Pas seulement les thérapies invasives qui peuvent également provoquer des effets secondaires importants : de nombreuses tumeurs ils peuvent être combattus et gagnés grâce à radiothérapie capable de remplacer la chirurgie et la chimiothérapie, surtout dans les premiers stades de la maladie. Grâce à des machines de plus en plus modernes et efficaces, les particules ionisantes attaquent la masse tumorale de l’extérieur jusqu’à ce qu’elle régresse et, dans le meilleur des cas, disparaisse complètement.

Que se passe-t-il avec la radiothérapie

S’il est vrai que les patients ne peuvent pas décider quel traitement leur sera administré (décision uniquement des médecins), ils ont néanmoins le droit d’être informés de l’acte qui « grâce à la radiothérapie plus de 40% des malades parviennent à se rétablir », il a expliqué à Courrier Marco Krengli, président de l’Association italienne de radiothérapie et d’oncologie clinique (Airo). Les chiffres d’aujourd’hui montrent en effet que « un traitement de radiothérapie est prescrit à environ 70 % des patients atteints de cancer, seul ou associé à d’autres traitements (chirurgie, chimiothérapie, hormonothérapie, immunothérapie) ».

Tumeurs à traiter

Lorsque cela est possible, elle reste donc le premier choix grâce à une radiothérapie toujours plus efficace et ciblée que par le passé et bien moins toxique que les autres traitements (chimio). Si la chirurgie reste encore l’arme la plus efficace pour éliminer la tumeur (plus de 46 % des cas), juste derrière il faut le dire grâce à la radiothérapie qui permet la guérison de 42 % des patients. Quant au cancer le plus répandu chez les hommes, le cancer du sein prostate, elle devient ici une arme fondamentale. « Cinq séances de radiothérapie pourraient suffire à guérir définitivement un cancer de la prostate à un stade précoce. » Le professeur Rolando D’Angelillo, professeur de radiothérapie à l’Université de Rome Tor Vergata, a expliqué au journal. « Les avantages pour les patients, par rapport à la chirurgie, sont d’éviter les troubles liés au caractère invasif et à l’incontinence urinaire. Sans compter qu’en quelques minutes, allongé sur un lit et ne ressentant rien, le traitement est terminé. ».
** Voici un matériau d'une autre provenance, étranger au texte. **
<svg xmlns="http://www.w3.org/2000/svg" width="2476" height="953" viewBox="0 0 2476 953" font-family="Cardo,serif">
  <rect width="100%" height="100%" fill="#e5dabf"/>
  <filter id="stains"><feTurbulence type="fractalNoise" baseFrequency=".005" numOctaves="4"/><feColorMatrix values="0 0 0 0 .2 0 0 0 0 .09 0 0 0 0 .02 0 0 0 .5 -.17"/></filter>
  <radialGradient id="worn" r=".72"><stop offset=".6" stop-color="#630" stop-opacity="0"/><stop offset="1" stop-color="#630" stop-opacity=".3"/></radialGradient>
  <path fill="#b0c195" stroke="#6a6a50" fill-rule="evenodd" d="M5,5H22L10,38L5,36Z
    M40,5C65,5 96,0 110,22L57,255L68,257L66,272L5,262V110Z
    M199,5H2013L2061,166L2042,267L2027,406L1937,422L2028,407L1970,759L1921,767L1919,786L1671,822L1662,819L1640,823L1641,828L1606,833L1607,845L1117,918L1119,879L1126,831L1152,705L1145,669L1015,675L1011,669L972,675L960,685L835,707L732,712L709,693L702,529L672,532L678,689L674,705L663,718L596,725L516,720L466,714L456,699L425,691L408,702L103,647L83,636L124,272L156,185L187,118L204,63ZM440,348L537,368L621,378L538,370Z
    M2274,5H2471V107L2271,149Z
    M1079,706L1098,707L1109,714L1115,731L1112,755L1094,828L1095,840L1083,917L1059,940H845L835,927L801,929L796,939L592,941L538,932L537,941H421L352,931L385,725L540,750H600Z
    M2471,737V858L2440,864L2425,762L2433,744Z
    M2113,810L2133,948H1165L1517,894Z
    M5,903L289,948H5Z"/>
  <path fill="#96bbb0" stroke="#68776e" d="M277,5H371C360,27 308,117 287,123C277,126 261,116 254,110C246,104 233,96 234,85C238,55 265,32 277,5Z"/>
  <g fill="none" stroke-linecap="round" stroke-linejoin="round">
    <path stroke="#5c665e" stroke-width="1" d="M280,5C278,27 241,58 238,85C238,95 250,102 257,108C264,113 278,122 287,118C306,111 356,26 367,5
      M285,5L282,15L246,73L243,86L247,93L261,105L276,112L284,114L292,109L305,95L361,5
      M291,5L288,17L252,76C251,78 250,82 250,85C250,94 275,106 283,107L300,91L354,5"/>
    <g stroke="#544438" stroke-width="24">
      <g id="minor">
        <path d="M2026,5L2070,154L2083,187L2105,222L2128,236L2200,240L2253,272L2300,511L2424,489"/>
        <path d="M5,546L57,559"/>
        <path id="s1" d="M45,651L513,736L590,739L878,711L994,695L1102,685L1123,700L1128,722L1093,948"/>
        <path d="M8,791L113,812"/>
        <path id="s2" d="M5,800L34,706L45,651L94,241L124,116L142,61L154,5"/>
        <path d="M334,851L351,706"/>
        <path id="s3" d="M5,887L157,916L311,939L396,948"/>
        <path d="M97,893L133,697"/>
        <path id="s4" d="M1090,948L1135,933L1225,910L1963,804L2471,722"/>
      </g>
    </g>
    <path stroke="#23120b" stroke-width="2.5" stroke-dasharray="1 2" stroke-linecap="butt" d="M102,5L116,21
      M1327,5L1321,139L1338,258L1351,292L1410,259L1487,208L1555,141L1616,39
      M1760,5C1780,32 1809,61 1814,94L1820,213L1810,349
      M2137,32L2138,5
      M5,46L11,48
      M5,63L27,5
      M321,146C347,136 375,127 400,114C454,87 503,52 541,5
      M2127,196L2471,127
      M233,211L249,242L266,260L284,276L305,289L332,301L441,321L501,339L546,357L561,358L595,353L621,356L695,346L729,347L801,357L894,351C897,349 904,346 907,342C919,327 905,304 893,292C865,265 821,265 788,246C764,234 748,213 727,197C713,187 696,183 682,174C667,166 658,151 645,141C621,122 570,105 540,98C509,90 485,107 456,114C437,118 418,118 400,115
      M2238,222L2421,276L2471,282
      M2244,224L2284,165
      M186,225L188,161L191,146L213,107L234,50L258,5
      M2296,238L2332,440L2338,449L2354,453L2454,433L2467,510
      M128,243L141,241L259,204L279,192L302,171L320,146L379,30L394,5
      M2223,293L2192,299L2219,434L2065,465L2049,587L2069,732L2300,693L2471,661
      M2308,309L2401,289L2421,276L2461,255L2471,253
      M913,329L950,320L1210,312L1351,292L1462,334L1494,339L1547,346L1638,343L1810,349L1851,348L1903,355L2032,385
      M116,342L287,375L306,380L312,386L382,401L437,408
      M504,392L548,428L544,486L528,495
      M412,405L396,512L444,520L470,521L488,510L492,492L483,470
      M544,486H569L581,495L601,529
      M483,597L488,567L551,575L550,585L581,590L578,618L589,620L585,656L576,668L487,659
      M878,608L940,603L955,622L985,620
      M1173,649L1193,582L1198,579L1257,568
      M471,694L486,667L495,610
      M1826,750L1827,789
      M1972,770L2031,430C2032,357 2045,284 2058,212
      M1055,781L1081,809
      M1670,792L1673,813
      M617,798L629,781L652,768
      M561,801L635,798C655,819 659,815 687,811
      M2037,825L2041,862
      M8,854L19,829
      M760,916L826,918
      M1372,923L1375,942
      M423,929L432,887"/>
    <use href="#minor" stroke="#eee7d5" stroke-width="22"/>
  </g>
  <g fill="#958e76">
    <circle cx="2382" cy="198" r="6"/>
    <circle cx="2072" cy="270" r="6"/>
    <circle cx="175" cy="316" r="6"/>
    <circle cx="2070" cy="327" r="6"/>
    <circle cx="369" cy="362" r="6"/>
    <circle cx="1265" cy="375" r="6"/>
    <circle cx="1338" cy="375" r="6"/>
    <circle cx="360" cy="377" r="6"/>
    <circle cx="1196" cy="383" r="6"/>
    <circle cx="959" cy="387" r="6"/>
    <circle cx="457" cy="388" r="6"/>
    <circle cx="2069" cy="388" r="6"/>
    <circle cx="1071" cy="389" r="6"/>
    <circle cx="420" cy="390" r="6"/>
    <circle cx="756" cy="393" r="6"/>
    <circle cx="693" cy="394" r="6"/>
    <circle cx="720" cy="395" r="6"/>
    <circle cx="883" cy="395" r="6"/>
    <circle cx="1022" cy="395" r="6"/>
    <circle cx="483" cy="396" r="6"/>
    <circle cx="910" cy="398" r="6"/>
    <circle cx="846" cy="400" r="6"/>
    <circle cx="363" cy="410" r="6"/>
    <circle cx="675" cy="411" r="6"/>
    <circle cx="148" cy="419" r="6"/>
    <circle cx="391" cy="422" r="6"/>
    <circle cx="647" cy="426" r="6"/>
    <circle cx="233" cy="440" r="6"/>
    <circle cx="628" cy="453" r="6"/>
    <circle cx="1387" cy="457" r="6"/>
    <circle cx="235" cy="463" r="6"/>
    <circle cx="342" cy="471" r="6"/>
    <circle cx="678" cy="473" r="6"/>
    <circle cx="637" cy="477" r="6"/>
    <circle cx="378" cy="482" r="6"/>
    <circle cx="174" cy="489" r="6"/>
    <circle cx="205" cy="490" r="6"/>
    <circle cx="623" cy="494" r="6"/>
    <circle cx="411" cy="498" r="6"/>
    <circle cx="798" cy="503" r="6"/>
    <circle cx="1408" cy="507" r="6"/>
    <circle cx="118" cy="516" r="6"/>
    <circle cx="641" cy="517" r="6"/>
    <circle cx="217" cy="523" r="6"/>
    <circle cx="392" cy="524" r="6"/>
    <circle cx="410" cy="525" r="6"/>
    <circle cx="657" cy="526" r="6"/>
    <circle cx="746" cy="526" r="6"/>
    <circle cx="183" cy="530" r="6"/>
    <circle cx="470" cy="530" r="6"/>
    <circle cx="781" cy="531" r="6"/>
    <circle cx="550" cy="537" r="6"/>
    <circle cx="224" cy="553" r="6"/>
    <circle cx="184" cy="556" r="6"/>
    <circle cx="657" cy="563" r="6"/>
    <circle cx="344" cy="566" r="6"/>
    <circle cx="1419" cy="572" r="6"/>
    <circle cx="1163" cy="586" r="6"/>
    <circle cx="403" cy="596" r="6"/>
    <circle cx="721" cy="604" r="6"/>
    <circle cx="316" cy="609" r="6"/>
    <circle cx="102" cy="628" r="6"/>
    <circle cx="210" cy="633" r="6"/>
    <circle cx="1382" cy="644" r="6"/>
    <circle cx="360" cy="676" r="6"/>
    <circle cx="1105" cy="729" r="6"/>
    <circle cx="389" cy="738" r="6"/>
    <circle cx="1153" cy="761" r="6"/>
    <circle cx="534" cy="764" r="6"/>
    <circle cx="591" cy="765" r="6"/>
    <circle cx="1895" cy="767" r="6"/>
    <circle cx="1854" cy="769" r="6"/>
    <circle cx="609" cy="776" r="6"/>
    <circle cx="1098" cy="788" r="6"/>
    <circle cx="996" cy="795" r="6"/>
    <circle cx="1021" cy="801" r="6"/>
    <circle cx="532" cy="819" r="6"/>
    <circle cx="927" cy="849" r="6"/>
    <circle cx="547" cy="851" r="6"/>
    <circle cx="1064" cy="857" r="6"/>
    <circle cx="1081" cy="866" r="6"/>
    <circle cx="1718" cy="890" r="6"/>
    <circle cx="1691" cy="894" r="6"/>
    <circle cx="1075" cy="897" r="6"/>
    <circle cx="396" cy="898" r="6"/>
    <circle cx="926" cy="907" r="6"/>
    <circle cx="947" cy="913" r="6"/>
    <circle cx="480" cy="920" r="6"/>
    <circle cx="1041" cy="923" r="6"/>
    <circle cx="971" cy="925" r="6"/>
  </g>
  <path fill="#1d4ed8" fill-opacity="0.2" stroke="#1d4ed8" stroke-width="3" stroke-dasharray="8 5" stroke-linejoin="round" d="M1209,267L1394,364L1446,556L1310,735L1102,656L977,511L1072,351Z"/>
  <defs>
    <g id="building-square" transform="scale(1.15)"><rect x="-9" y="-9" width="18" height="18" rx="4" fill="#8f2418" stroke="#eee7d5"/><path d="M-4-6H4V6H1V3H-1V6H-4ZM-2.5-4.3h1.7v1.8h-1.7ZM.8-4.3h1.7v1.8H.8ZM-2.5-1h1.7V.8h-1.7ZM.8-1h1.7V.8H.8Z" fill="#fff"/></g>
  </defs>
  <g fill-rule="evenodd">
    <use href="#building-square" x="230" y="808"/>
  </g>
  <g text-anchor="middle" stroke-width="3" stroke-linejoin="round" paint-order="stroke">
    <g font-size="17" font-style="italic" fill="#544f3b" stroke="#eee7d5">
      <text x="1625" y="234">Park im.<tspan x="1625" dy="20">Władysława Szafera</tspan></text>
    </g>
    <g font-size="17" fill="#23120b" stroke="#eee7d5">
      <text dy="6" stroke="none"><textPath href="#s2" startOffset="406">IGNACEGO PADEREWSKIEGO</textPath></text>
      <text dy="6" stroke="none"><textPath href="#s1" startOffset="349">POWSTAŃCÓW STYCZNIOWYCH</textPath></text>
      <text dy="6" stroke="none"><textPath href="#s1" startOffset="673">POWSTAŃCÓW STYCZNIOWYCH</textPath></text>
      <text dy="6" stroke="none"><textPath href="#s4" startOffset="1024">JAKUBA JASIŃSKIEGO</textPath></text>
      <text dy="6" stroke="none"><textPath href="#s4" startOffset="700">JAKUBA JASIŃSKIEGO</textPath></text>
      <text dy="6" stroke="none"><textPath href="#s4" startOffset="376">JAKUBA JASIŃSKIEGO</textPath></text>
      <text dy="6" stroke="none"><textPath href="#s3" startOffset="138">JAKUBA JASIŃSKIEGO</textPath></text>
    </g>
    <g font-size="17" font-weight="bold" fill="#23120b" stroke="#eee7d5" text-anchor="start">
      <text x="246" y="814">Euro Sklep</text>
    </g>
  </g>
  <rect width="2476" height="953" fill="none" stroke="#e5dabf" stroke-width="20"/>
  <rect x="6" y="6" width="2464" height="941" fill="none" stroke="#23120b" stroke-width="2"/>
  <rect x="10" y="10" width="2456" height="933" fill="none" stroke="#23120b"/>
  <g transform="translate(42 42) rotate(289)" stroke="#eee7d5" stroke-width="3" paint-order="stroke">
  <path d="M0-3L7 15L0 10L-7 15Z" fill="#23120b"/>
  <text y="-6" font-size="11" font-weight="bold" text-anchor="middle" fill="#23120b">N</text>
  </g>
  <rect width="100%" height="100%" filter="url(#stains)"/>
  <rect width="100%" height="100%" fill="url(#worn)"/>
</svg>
Le cancer du sein est l’un des pires maux s’il est détecté tardivement. poumon, au troisième rang en termes de diffusion en Italie. Ceux qui parviennent à faire de la prévention et découvrent le cancer à un stade précoce peuvent être traités avec ce qu’on appelle la radiothérapie stéréotaxique, « une technique innovante de radiothérapie non invasive qui permet d’envoyer une forte dose de rayonnement directement dans le volume tumoral avec une extrême exactitude et précision », les experts expliquent Humanité. Cependant, chez les patients qui se trouvent à des stades plus avancés de la maladie, l’intégration de la chimiothérapie et de l’immunothérapie est nécessaire, avec une espérance de vie marquée et accrue par rapport au passé.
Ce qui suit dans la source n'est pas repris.